“Wahai Diri Jika Kau Tidak Gugur Di Medan Juang
Kau Tetap Akan Mati Walau Di Atas Ranjang”
Kau Tetap Akan Mati Walau Di Atas Ranjang”
Waktu itu Rasulullah saw. sedang duduk di suatu tempat dataran tinggi kota Mekah, menghadapi para utusan yang datang dari kota Madinah, dengan bersembunyi-sembunyi dari kaum Quraisy. Mereka yang datang ini terdiri dari duabelas orang utusan suku atau kelompok yang kemudian dikenal dengan nama Kaum Anshar (penolong Rasul). Mereka sedang dibai’at Rasul (diambil janji sumpah setia) yang terkenal pula dengan Hama Bai’ah al-Aqabah al-Ula (Aqabah pertama). Merekalah pembawa dan penyiar Islam pertama ke kota Madinah, dan bai’at merekalah yang membuka jalan bagi hijrah Nabi beserta pengikut beliau, yang pada gilirannya kemudian, membawa kemajuan pesat bagi Agama Allah yaitu Islam. Maka salah seorang dari utusan yang dibai’at Nabi itu, adalah Abdullah bin Rawahah.
Dan sewaktu pada tahun berikutnya, Rasulullah saw. membai’at lagi 73 orang Anshar dari penduduk Madinah pada bai’at ‘Aqabah kedua, maka tokoh Ibnu Rawahah ini pun termasuk salah seorang utusan yang dibai’at itu.

— Tugas yang Dikerjakan —
• a. Menurut teks tentang Abdullah bin Rawahah, berapa orang Anshar dari penduduk Madinah yang dibai'at Rasulullah saw. pada bai'at 'Aqabah kedua?
• b. Tolong sebutkan semua istilah dalam teks tentang Abdullah bin Rawahah yang diberi penjelasan dalam tanda kurung, beserta penjelasannya.
Baris-baris di bawah ini tidak diperlukan.

(Entri data tersimpan)
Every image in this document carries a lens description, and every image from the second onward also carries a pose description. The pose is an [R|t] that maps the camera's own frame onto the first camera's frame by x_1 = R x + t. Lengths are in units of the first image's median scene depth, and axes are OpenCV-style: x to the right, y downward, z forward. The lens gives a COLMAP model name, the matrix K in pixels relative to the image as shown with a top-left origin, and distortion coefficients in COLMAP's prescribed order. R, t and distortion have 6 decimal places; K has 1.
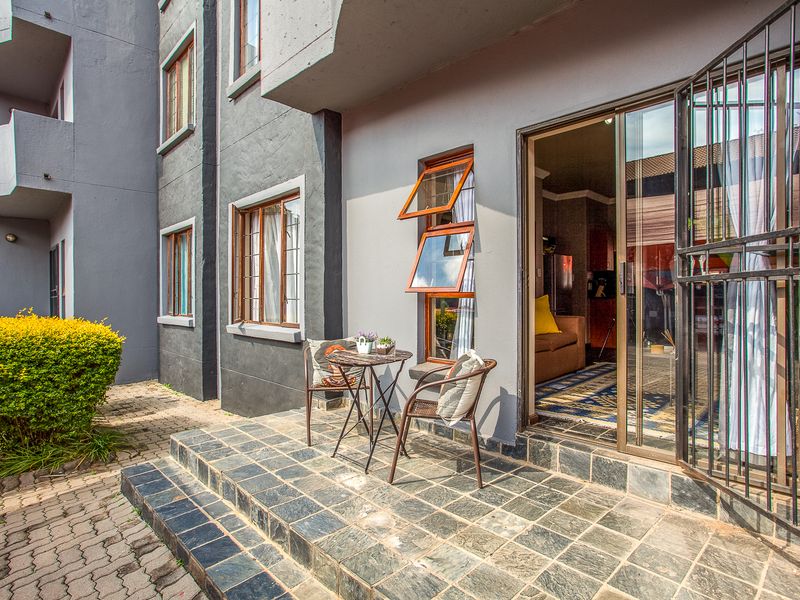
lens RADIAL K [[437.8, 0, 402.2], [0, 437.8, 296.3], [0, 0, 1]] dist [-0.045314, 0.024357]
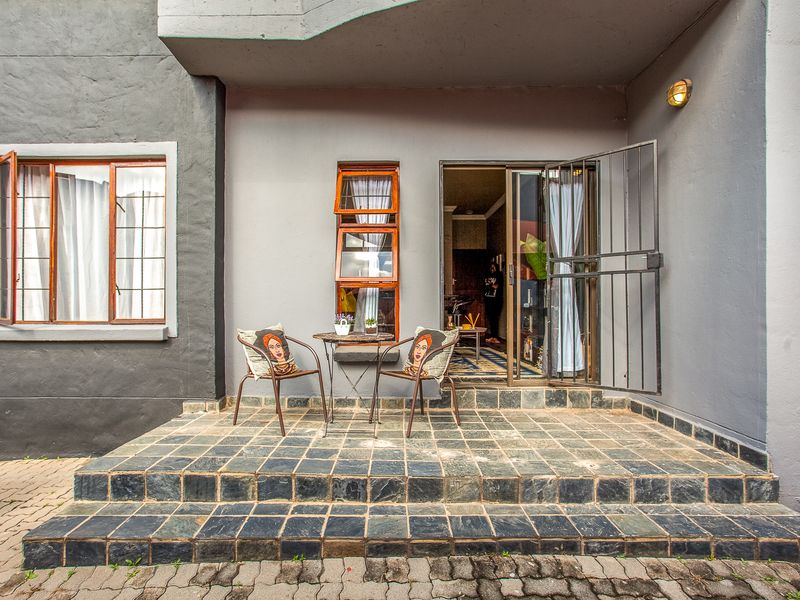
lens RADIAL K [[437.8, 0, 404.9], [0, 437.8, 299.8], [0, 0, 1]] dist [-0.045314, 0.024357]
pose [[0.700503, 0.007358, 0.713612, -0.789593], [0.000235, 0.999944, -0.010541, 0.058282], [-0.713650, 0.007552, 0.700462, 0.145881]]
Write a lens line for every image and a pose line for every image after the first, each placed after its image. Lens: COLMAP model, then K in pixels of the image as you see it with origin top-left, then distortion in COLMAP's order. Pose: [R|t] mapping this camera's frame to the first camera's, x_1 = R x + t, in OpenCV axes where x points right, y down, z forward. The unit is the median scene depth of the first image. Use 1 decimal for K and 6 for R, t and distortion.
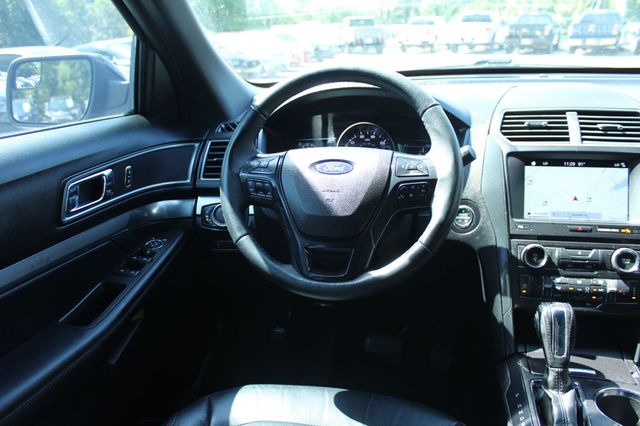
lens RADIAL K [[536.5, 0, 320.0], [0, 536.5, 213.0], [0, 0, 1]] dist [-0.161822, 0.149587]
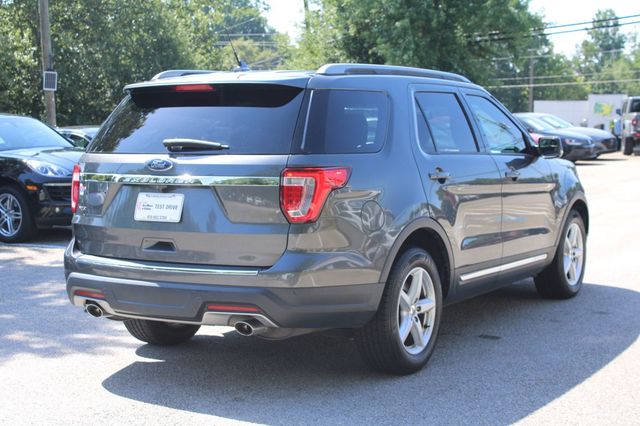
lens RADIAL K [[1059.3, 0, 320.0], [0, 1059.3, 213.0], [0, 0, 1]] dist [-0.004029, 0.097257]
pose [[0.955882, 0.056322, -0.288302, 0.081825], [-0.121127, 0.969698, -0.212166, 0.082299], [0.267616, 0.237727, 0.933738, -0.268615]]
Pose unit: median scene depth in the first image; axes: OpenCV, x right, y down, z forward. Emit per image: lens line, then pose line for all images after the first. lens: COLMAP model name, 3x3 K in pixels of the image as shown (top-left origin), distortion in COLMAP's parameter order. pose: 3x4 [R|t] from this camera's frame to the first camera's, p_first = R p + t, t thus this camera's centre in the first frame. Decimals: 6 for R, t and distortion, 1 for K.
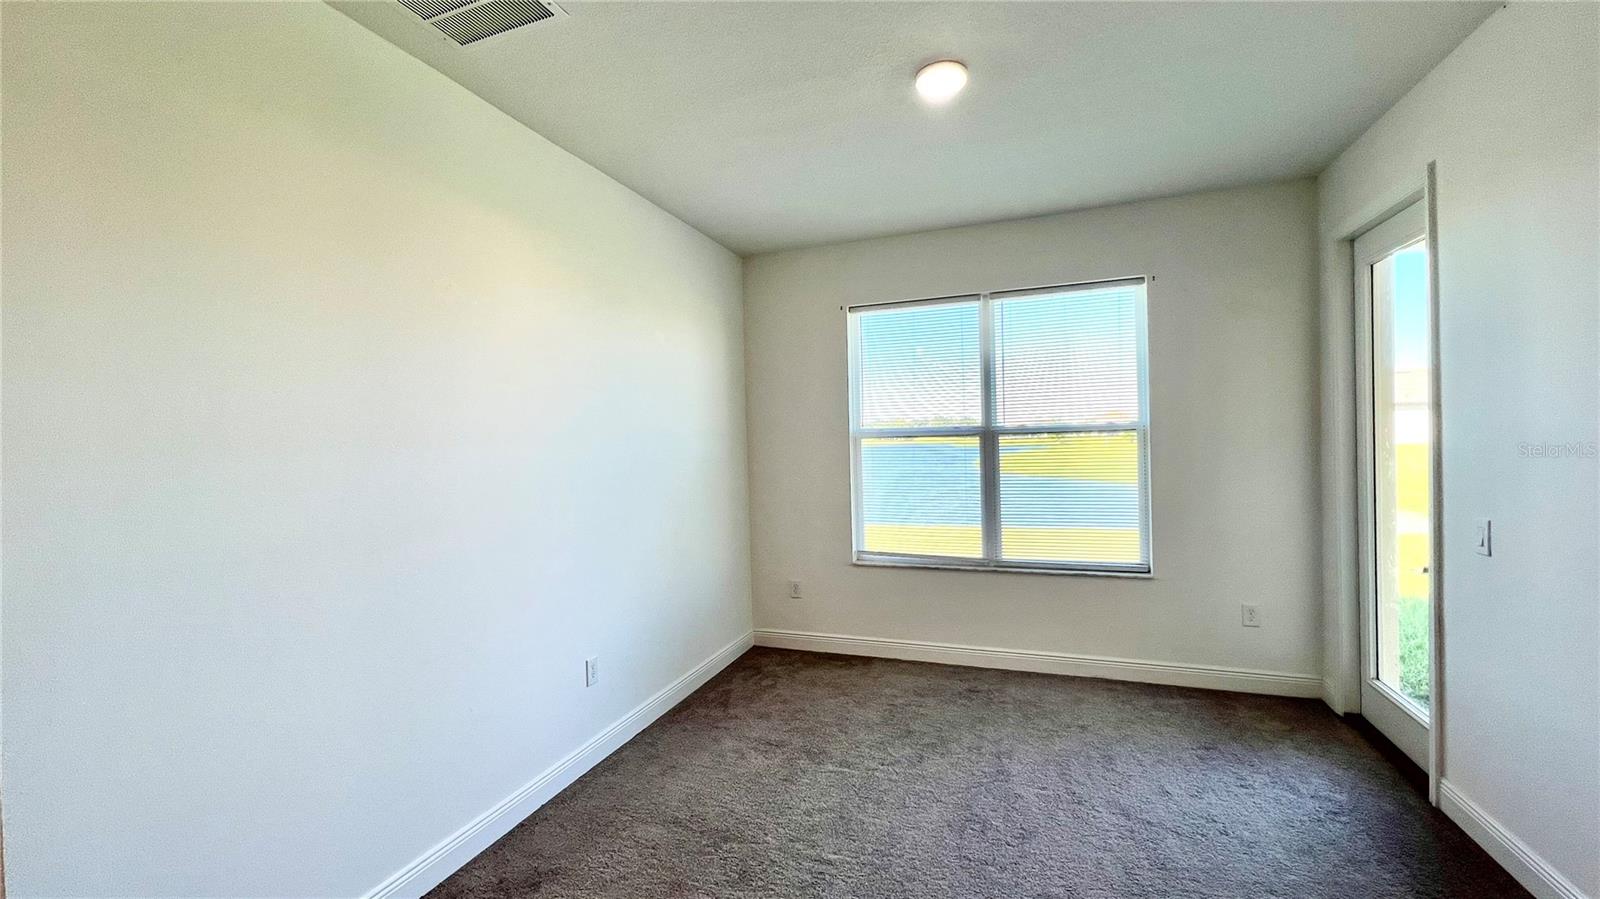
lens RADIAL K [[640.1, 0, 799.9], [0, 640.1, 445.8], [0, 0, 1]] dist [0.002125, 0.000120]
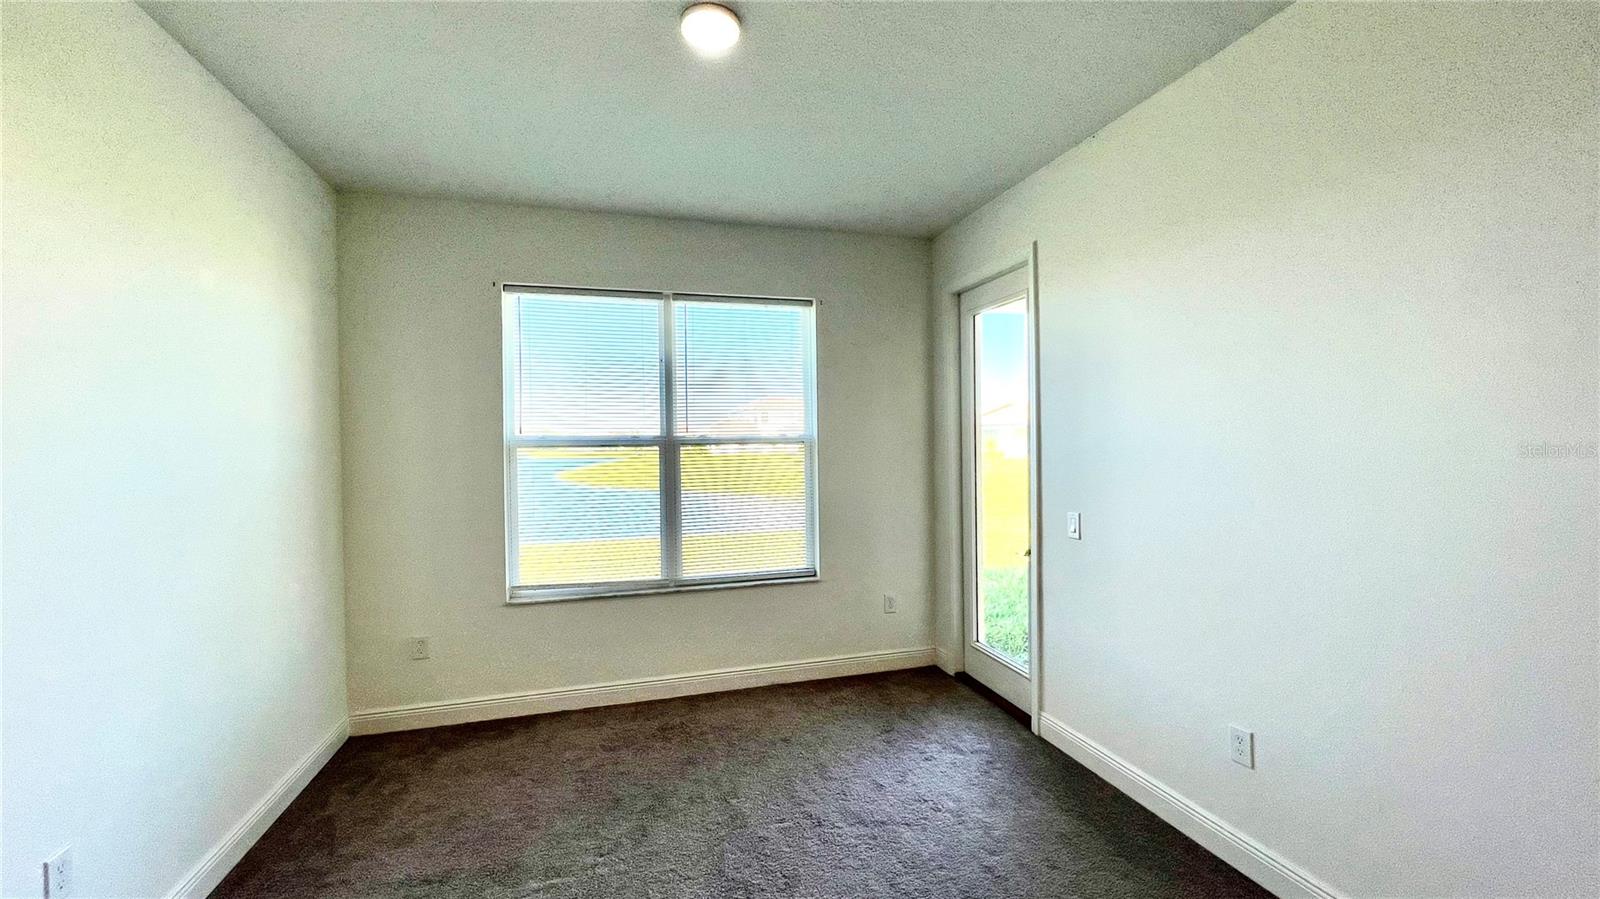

— Jawaban Tugas —
• a. 73 orang.

• b.
- Kaum Anshar: penolong Rasul
- dibai'at Rasul: diambil janji sumpah setia
- Bai'ah al-Aqabah al-Ula: Aqabah pertama